BEGIN Task data

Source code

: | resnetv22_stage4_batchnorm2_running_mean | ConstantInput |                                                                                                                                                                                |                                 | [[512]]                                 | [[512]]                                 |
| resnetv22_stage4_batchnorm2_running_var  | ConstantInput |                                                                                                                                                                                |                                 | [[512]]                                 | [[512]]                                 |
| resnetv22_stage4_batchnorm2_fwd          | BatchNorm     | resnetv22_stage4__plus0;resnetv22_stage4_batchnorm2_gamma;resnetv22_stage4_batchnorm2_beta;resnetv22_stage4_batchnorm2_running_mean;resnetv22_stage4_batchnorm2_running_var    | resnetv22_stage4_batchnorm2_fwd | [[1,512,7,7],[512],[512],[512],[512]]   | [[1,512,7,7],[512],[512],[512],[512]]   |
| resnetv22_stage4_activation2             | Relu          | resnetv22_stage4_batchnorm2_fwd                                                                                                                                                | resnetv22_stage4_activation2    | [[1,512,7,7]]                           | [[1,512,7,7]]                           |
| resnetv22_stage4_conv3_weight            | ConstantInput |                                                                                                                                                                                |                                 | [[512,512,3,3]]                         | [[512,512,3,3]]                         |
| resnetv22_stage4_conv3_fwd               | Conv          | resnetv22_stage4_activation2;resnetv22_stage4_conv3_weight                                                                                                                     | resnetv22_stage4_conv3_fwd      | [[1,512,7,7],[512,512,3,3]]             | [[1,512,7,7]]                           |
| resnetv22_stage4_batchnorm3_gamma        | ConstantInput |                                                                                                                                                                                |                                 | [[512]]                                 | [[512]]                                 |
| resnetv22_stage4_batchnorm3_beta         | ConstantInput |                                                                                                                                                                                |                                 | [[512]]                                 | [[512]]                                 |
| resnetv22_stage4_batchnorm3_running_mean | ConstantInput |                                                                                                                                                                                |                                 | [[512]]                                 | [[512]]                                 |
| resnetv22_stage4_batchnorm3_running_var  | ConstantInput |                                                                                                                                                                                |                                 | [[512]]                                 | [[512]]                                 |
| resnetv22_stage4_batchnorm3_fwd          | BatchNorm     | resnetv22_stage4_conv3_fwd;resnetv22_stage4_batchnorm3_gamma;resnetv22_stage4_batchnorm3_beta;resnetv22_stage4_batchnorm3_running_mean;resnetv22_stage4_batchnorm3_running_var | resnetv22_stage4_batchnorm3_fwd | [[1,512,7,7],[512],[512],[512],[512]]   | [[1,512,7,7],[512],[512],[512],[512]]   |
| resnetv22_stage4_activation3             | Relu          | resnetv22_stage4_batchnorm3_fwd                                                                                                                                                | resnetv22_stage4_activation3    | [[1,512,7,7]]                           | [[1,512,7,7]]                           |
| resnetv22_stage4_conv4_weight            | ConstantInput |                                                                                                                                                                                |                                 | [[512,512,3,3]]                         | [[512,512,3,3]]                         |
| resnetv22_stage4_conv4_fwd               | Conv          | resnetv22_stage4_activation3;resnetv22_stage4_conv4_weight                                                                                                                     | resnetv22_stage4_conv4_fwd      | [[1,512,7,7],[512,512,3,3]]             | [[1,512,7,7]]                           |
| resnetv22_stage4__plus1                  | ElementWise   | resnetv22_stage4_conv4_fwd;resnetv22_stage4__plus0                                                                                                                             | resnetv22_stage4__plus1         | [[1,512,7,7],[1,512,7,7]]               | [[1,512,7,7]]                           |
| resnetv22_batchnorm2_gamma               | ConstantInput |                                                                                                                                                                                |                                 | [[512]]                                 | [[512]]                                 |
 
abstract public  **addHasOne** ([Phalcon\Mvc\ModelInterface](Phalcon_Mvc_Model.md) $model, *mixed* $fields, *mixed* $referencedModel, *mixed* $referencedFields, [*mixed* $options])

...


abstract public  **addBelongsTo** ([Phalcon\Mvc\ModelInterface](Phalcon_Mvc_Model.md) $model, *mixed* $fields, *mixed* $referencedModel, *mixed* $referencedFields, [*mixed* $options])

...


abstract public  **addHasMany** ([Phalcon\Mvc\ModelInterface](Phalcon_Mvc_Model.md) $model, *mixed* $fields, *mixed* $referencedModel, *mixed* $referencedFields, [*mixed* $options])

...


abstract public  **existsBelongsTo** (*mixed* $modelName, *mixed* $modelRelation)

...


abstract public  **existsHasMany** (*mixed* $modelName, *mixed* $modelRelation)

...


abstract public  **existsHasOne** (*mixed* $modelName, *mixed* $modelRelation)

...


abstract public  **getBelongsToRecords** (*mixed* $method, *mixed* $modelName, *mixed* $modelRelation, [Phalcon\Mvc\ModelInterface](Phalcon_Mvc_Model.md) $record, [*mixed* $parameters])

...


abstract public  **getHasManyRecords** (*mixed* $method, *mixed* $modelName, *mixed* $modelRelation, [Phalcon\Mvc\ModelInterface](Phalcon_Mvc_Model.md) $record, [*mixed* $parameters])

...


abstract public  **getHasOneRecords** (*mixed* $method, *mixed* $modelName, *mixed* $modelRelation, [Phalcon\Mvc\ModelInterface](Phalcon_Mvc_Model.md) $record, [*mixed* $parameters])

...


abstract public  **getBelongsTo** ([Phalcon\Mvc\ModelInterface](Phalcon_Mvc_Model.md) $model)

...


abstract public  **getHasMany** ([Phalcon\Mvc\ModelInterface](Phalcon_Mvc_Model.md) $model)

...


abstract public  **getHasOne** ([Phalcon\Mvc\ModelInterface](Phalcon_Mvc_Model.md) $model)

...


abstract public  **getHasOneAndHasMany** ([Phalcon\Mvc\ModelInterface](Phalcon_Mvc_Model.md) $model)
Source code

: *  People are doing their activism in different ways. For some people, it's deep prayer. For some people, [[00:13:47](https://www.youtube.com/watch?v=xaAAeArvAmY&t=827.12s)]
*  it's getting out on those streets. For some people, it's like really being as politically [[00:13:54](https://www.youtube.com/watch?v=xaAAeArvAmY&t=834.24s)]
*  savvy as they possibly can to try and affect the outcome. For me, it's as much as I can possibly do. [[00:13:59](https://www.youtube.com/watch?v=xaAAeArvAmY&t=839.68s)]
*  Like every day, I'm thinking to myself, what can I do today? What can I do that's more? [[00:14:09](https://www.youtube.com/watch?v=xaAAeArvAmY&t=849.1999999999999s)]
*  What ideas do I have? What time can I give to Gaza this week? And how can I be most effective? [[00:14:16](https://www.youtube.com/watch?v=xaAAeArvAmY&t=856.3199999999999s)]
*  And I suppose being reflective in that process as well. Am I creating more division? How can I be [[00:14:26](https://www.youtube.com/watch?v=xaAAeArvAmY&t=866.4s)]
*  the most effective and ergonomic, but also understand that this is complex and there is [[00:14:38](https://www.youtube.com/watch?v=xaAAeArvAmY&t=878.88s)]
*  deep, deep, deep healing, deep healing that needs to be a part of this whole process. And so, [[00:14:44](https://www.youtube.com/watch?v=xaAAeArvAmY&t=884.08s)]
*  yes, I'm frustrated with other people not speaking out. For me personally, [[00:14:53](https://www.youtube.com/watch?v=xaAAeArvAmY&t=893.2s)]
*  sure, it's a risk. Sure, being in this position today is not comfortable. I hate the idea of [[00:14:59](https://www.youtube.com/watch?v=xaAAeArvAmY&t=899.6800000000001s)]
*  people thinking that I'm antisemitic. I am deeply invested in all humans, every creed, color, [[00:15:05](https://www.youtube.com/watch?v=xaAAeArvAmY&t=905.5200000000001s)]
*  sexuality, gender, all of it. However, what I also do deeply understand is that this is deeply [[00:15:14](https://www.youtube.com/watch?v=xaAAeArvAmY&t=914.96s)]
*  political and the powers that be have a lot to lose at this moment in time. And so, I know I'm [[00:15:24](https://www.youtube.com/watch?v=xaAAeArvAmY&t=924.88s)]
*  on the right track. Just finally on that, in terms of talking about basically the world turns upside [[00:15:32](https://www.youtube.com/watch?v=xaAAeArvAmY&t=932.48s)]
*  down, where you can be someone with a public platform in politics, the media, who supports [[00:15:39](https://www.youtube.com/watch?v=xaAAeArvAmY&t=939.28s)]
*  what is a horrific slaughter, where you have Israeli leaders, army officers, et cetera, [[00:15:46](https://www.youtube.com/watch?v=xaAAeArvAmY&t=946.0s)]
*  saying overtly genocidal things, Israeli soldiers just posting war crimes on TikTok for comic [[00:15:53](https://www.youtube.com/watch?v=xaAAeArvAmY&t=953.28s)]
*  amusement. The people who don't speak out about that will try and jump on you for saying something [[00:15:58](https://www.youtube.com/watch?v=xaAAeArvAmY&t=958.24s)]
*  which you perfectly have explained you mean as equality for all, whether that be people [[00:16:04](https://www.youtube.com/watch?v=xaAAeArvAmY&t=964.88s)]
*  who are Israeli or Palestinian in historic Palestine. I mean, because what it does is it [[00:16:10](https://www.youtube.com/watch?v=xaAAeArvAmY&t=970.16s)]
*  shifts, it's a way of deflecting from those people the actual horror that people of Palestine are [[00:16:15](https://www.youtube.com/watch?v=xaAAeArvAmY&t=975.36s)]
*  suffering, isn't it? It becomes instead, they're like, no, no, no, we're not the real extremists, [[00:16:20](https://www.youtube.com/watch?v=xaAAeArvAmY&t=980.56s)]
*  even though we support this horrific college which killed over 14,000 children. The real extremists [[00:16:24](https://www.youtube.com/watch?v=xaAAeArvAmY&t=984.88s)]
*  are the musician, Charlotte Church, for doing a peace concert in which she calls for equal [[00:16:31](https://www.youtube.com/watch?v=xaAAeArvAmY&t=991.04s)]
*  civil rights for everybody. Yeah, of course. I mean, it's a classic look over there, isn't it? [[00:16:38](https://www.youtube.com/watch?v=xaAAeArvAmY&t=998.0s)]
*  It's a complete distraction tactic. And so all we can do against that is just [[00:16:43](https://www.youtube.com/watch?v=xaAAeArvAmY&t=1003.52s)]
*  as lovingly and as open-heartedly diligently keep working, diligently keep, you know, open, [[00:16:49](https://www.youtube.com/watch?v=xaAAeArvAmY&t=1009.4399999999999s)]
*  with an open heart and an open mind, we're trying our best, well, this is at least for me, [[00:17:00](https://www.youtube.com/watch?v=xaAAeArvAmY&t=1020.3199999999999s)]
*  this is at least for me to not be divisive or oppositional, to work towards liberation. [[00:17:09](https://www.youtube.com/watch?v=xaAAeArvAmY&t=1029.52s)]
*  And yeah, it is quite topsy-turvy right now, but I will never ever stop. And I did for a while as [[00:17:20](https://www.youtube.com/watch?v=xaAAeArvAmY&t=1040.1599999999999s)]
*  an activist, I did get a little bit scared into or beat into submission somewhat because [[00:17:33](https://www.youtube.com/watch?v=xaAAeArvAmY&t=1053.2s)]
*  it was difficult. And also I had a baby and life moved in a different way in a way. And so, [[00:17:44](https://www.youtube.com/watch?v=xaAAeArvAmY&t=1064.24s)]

END Task data

### What is expected
Which lines above hold the string "where"? Copy every one of them.

### Written response
*  down, where you can be someone with a public platform in politics, the media, who supports [[00:15:39](https://www.youtube.com/watch?v=xaAAeArvAmY&t=939.28s)]
*  what is a horrific slaughter, where you have Israeli leaders, army officers, et cetera, [[00:15:46](https://www.youtube.com/watch?v=xaAAeArvAmY&t=946.0s)]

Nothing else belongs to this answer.